Overview of the procedure
We here describe the FACT protocol (Figure 4). Before starting the process, reagents are prepared, and tissues are collected (Step 1 in method#1 and Steps 1-2 in method#2). The tissue clarification process includes fixation of the perfused brain (Steps 2-3 in method#1 and Steps 3-4 in method#2), clearing of the tissue (Steps 4-5 in method#1 and Steps 5-8 in method#2), and RIM (Step 12 in method#1 and Steps 9 in method#2). If required, tissues are going under antibody staining procedure (Steps 6-11 in method#1 and Steps 10-17 in method#2) (Figure 5) in advance of RIM. The cleared tissues undergo confocal microscopy and imaging (Steps 13-16 in method#1 and Steps 18-22 in method#2) (Figures 1E, F), followed by 3D reconstruction and image analysis (Steps 17-23) (Figures 1G, H); we describe the application of FACT protocol, which is suitable for lipid removal in different kinds of cleared tissues.

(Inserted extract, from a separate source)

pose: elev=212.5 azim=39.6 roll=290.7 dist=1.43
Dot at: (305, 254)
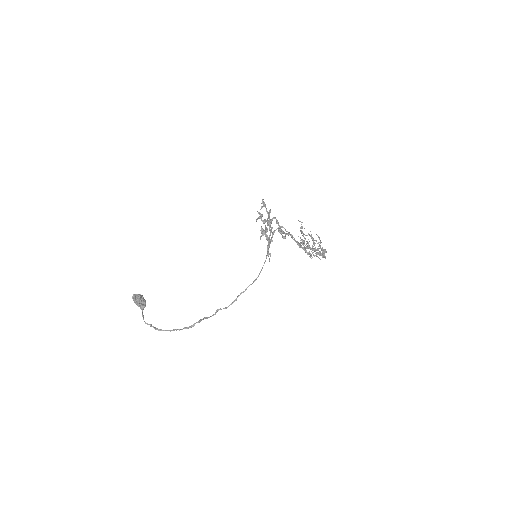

The lipid removal is crucial for transparency and efficient antibody staining throughout the whole brains. The lipid removal normally is a harmful process and causes loss of biological molecules such as proteins, but now with the FACT technique, chemical bonds of membrane and intracellular cytoplasmic proteins with the cytoskeleton and the extracellular matrix assist the creation of a massive 3D matrix and structural support to fortify the tissue during processing (Figure 6) [19, 25].
The hydrogel-based techniques as mentioned earlier require toxic chemicals, labor work, and specific lab equipment. Not only are they expensive, but also they change the volume of the texture even after using the RIMs [5]. The CLARITY developed is the most commonly used method for studying whole tissue image and can be applied for exploring structural molecular and intact tissue infrastructure [2, 17]. Another limitation is the timing in which the whole tissue clearing takes days to weeks to disrupt the fluorescent signaling of the labeled chemical and ultimately cannot prevent the separation of fluorescent protein signals for a long time [5]. On the other hand, The FACT requires less labor, and toxic and harmful chemicals to the environment than the acrylamide-based ones [5]. Additional to that limitation, in developing countries, there is a lack of advanced microscopes, i.e. confocal, two-photon excitation, and light-sheet microscopes [5]. To date, all protocols for 3D imaging of tissues have been used by advanced microscopes. The use of the FACT approach with conventional epifluorescence microscopy is recommended instead of methods using advanced microscopes [5].
As a final comment for future work, we think that the removal of polyacrylamide hydrogels increases the rate, amount, and depth of antibody penetration and provides a clear image compared to endogenous fluorescent labeling. Maintaining the primary or secondary antibodies in the hydrogel networks or crosslinking of these antibodies with the hydrogel creates unexpected non-specific staining and increases the background during imaging, which significantly reduces the image quality.
There are two protocols for FACT. One with confocal microscopy (Protocol #1) and another one with epifluorescence microscopy (Protocol #2) that can be used depending on the laboratory equipment.